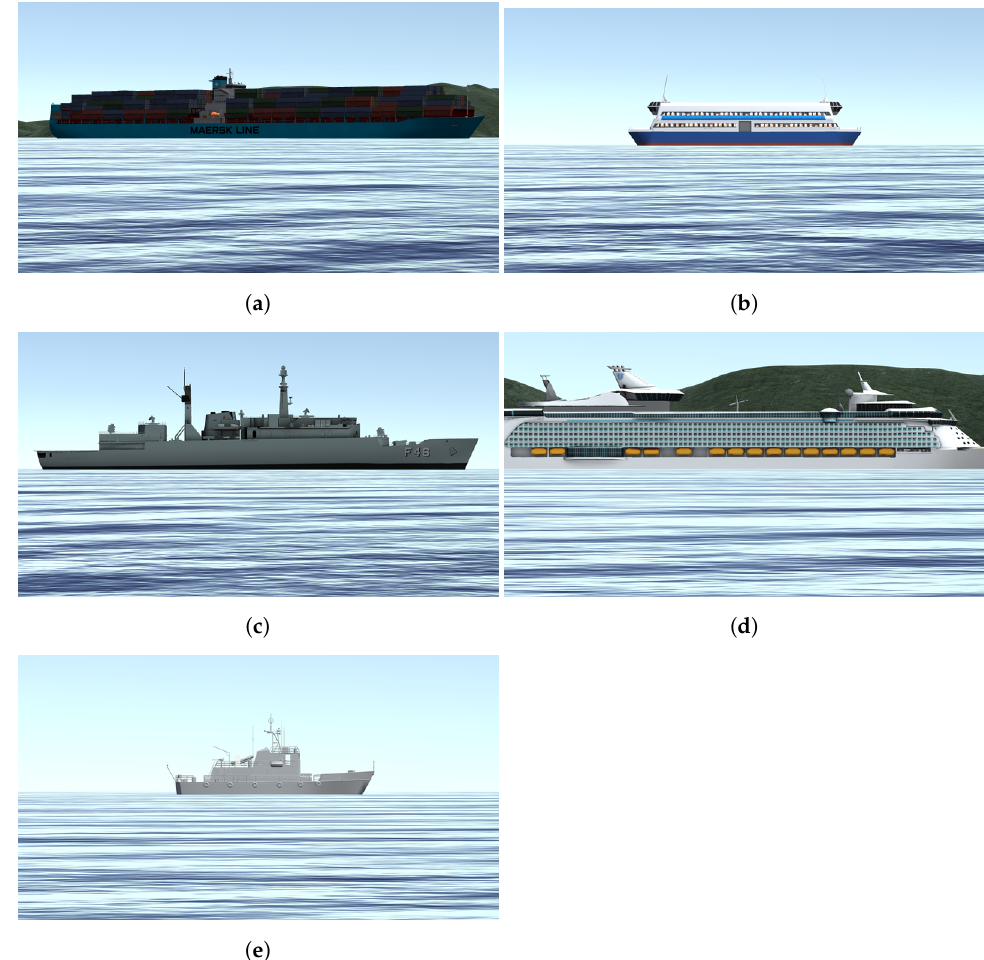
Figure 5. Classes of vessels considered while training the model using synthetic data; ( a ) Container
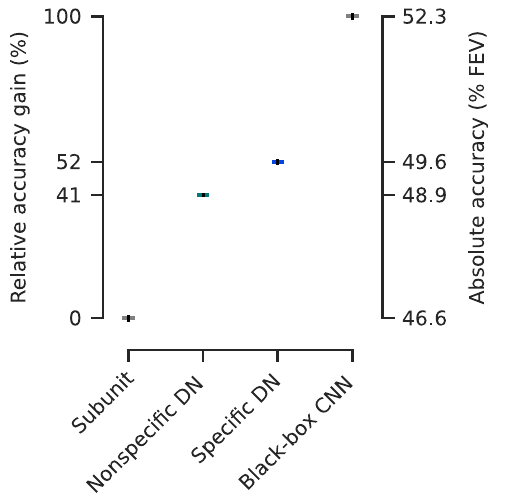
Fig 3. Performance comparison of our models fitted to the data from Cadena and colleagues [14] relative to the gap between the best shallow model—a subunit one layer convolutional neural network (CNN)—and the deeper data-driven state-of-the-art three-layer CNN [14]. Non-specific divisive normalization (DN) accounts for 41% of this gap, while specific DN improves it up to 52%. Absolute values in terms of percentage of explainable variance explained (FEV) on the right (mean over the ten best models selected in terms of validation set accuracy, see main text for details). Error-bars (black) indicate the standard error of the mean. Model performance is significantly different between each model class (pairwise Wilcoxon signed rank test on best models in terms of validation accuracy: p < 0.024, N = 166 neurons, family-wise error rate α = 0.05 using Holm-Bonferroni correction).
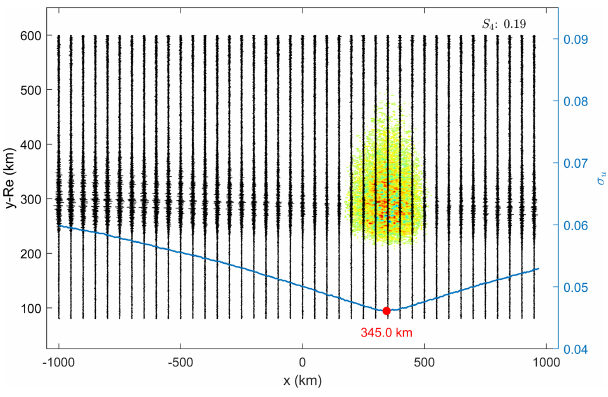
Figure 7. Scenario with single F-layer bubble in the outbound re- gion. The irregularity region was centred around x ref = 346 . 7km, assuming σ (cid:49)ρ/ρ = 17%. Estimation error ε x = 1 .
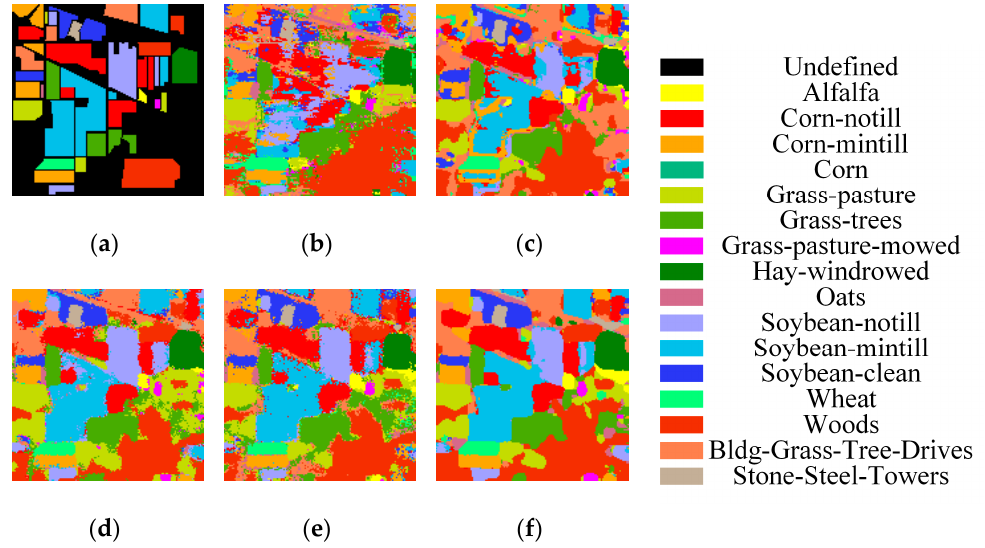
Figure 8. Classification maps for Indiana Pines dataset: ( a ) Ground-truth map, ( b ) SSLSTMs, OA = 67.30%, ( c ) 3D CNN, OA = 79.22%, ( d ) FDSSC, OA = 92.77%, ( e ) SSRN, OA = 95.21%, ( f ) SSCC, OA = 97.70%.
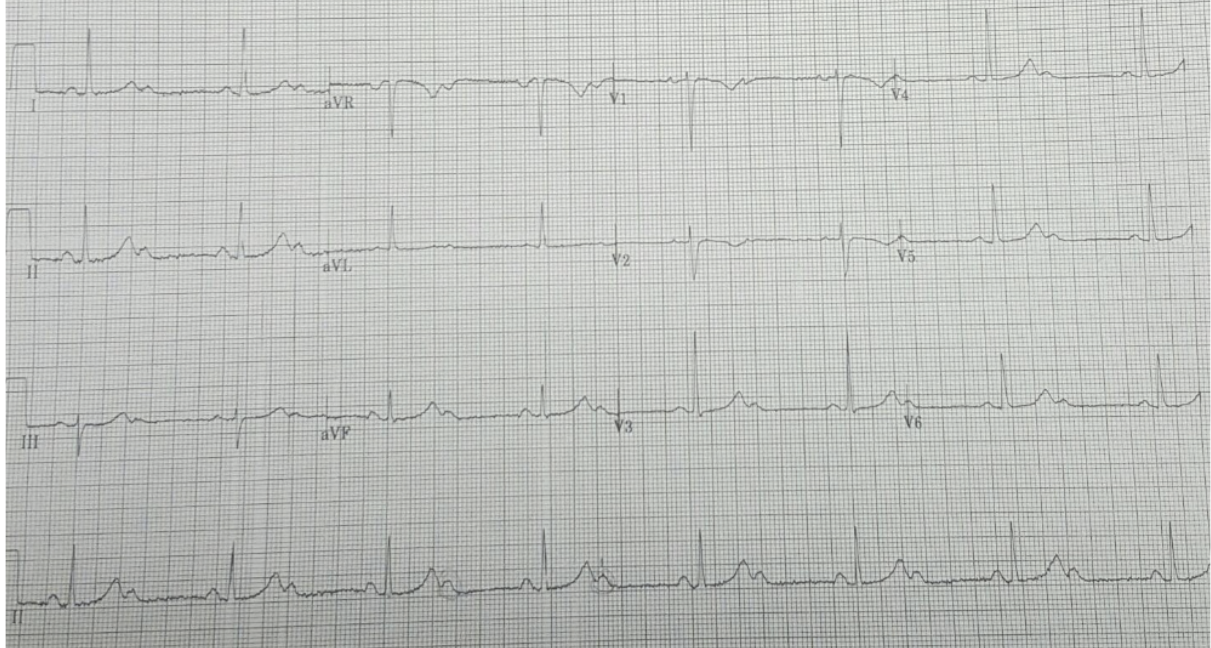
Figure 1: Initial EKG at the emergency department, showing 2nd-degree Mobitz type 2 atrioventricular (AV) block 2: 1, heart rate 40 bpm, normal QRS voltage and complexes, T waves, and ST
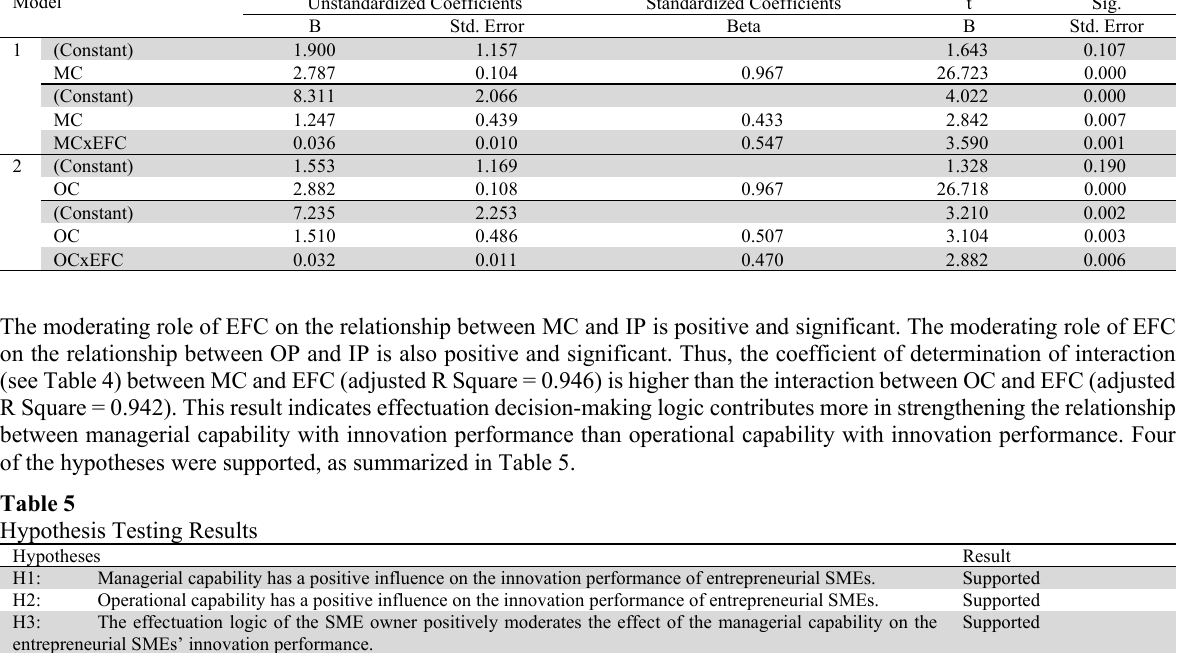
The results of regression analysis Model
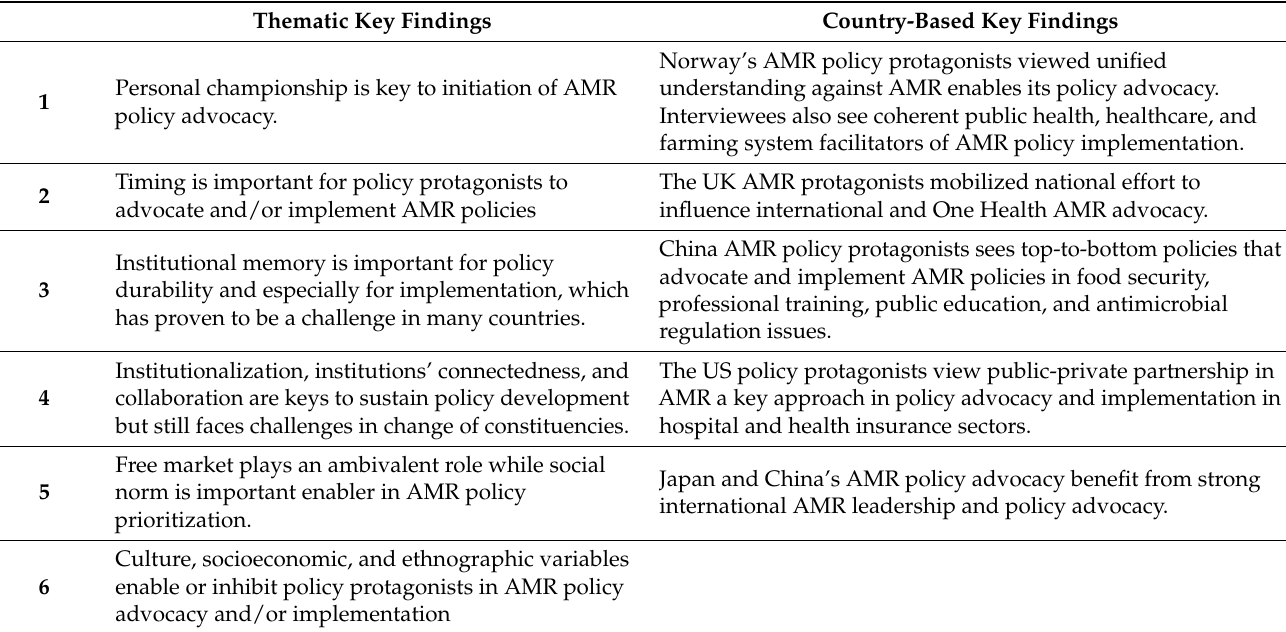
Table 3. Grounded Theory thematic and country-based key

WHAT IS BEING ASKED =
Return all the records above exactly, pictures omitted.

FINISHED EXERCISE =
Figure 5. Classes of vessels considered while training the model using synthetic data; ( a ) Container
Fig 3. Performance comparison of our models fitted to the data from Cadena and colleagues [14] relative to the gap between the best shallow model—a subunit one layer convolutional neural network (CNN)—and the deeper data-driven state-of-the-art three-layer CNN [14]. Non-specific divisive normalization (DN) accounts for 41% of this gap, while specific DN improves it up to 52%. Absolute values in terms of percentage of explainable variance explained (FEV) on the right (mean over the ten best models selected in terms of validation set accuracy, see main text for details). Error-bars (black) indicate the standard error of the mean. Model performance is significantly different between each model class (pairwise Wilcoxon signed rank test on best models in terms of validation accuracy: p < 0.024, N = 166 neurons, family-wise error rate α = 0.05 using Holm-Bonferroni correction).
Figure 7. Scenario with single F-layer bubble in the outbound re- gion. The irregularity region was centred around x ref = 346 . 7km, assuming σ (cid:49)ρ/ρ = 17%. Estimation error ε x = 1 .
Figure 8. Classification maps for Indiana Pines dataset: ( a ) Ground-truth map, ( b ) SSLSTMs, OA = 67.30%, ( c ) 3D CNN, OA = 79.22%, ( d ) FDSSC, OA = 92.77%, ( e ) SSRN, OA = 95.21%, ( f ) SSCC, OA = 97.70%.
Figure 1: Initial EKG at the emergency department, showing 2nd-degree Mobitz type 2 atrioventricular (AV) block 2: 1, heart rate 40 bpm, normal QRS voltage and complexes, T waves, and ST
The results of regression analysis Model
Table 3. Grounded Theory thematic and country-based key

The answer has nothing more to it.